Dia yang selalu ada

46 5 2
                                    

Jenuh. Itu yang Clara rasakan saat ini. Berdiam diri di Rumah tanpa kehadiran siapapun membuat dirinya merasa sangat kesepian dan bosan. Apalagi,ada trauma yang mendalam di Rumah ini. Rasanya benar benar tak betah jika harus sendirian.

Cklek!

Terdengar suara pintu terbuka. Ia menduga bahwa itu Arhan. Tetapi ia tiba tiba saja teringat bahwa ini belum saatnya jam pulang. Toh,Arhan sekarang juga tak memperdulikannya.

Clara keluar dari kamarmya dan menuruni anak tangga untuk memastikan siapa yang masuk kedalam rumahnya.

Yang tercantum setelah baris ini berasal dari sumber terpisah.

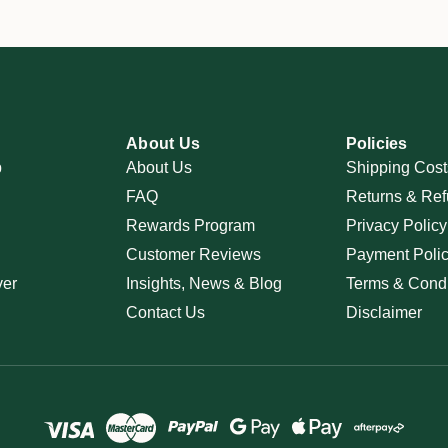
About Us
Policies
p
About Us
Shipping Cost
FAQ
Returns & Ref
Rewards Program
Privacy Policy
Customer Reviews
Payment Poli
ver
Insights, News & Blog
Terms & Condi
Contact Us
Disclaimer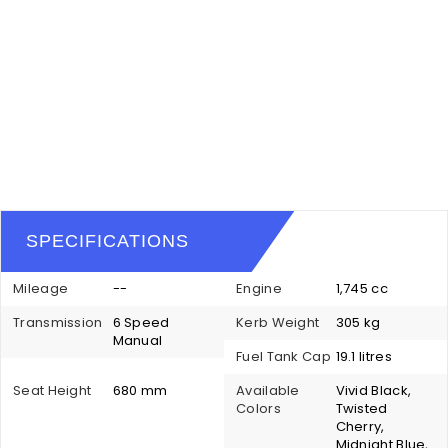
SPECIFICATIONS
Mileage
--
Engine
1,745 cc
Transmission
6 Speed
Kerb Weight
305 kg
Manual
Fuel Tank Cap
19.1 litres
Seat Height
680 mm
Available
Vivid Black,
Colors
Twisted
Cherry,
Midnight Blue,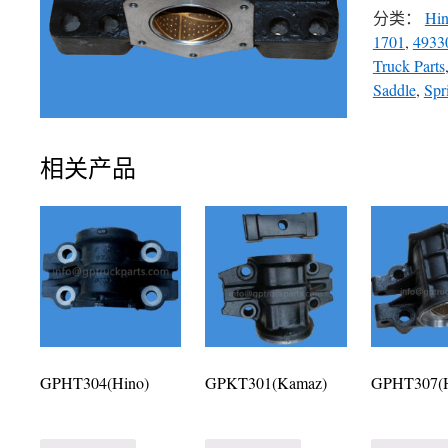
分类：
Hi
1701
,
4933
Truck Parts
Saddle
,
Spr
相关产品
GPHT304(Hino)
GPKT301(Kamaz)
GPHT307(H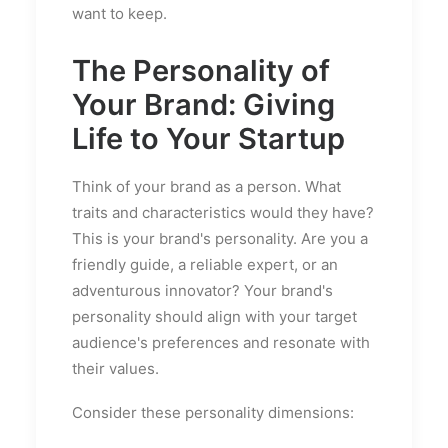
want to keep.
The Personality of
Your Brand: Giving
Life to Your Startup
Think of your brand as a person. What
traits and characteristics would they have?
This is your brand's personality. Are you a
friendly guide, a reliable expert, or an
adventurous innovator? Your brand's
personality should align with your target
audience's preferences and resonate with
their values.
Consider these personality dimensions: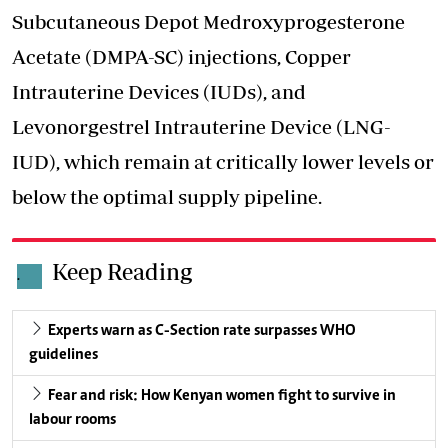
Subcutaneous Depot Medroxyprogesterone
Acetate (DMPA-SC) injections, Copper
Intrauterine Devices (IUDs), and
Levonorgestrel Intrauterine Device (LNG-
IUD), which remain at critically lower levels or
below the optimal supply pipeline.
Keep Reading
.
Experts warn as C-Section rate surpasses WHO
guidelines
Fear and risk: How Kenyan women fight to survive in
labour rooms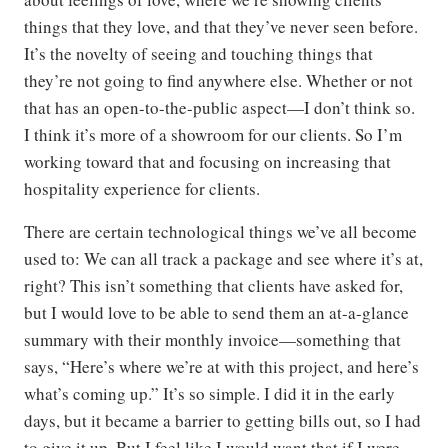
things that they love, and that they’ve never seen before.
It’s the novelty of seeing and touching things that
they’re not going to find anywhere else. Whether or not
that has an open-to-the-public aspect—I don’t think so.
I think it’s more of a showroom for our clients. So I’m
working toward that and focusing on increasing that
hospitality experience for clients.
There are certain technological things we’ve all become
used to: We can all track a package and see where it’s at,
right? This isn’t something that clients have asked for,
but I would love to be able to send them an at-a-glance
summary with their monthly invoice—something that
says, “Here’s where we’re at with this project, and here’s
what’s coming up.” It’s so simple. I did it in the early
days, but it became a barrier to getting bills out, so I had
to give it up. But I feel like I would want that if I were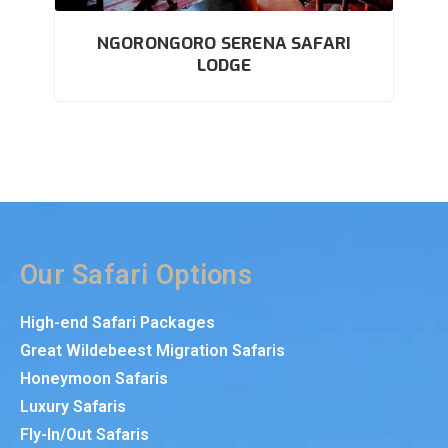
NGORONGORO SERENA SAFARI
LODGE
Our Safari Options
High-end Safari Packages
Great Wildebeest Migration Safaris
Honeymoon Safaris
Luxury Safaris
Fly-In/Out Safaris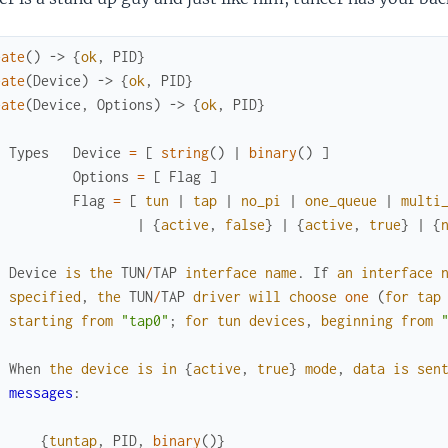
eate
(
)
->
{
ok
,
PID
}
eate
(
Device
)
->
{
ok
,
PID
}
eate
(
Device
,
Options
)
->
{
ok
,
PID
}
Types
Device
=
[
string
(
)
|
binary
(
)
]
Options
=
[
Flag
]
Flag
=
[
tun
|
tap
|
no_pi
|
one_queue
|
multi
|
{
active
,
false
}
|
{
active
,
true
}
|
{
Device
is
the
TUN
/
TAP
interface
name
.
If
an
interface
specified
,
the
TUN
/
TAP
driver
will
choose
one
(
for
tap
starting
from
"tap0"
;
for
tun
devices
,
beginning
from
When
the
device
is
in
{
active
,
true
}
mode
,
data
is
sen
messages
:
{
tuntap
,
PID
,
binary
(
)
}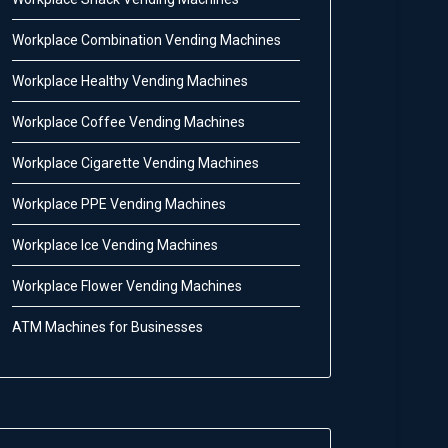
Workplace Combination Vending Machines
Workplace Healthy Vending Machines
Workplace Coffee Vending Machines
Workplace Cigarette Vending Machines
Workplace PPE Vending Machines
Workplace Ice Vending Machines
Workplace Flower Vending Machines
ATM Machines for Businesses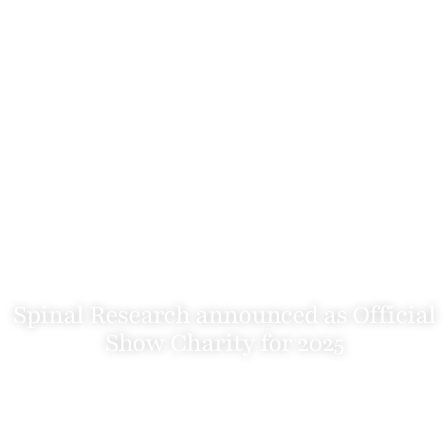
Spinal Research announced as Official
Show Charity for 2025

"Mama?! Katanya pulang nya masih lama!" Clara sedikit terkejut dengan kehadiran Eva. Sebab kemarin sebelum berangkat ke London,Eva sendiri yang bilang bahwa dirinya akan pulang lebih lama.

"Mama sengaja pulang cepat,mama kasihan kalau kamu sendirian di Rumah." Jelasnya. Eva lalu duduk di sofa Ruang tamu nya dan mengajak Clara untuk duduk di sebelahnya.

"Biasanya Clara juga sendirian di Rumah kok!" Clara menganggap bahwa Eva hanya beralasan saja.

"Ya tapi kan biasanya ada yang nge - chat! Terus bilang bakal nemenin di Rumah!" Eva sedikit menyindir anaknya agar anaknya salah tingkah. Namun,kini Clara sedikit berbeda tak seperti biasanya ketika membahas hal ini. Mukanya tiba tiba murung.

"Sekarang nggak! Dia bukan milik Clara lagi!" Mata Clara berkaca kaca setelah mengucapkan kalimat itu. Seolah masih tak percaya bahwa Arhan bisa berubah dengan cepat.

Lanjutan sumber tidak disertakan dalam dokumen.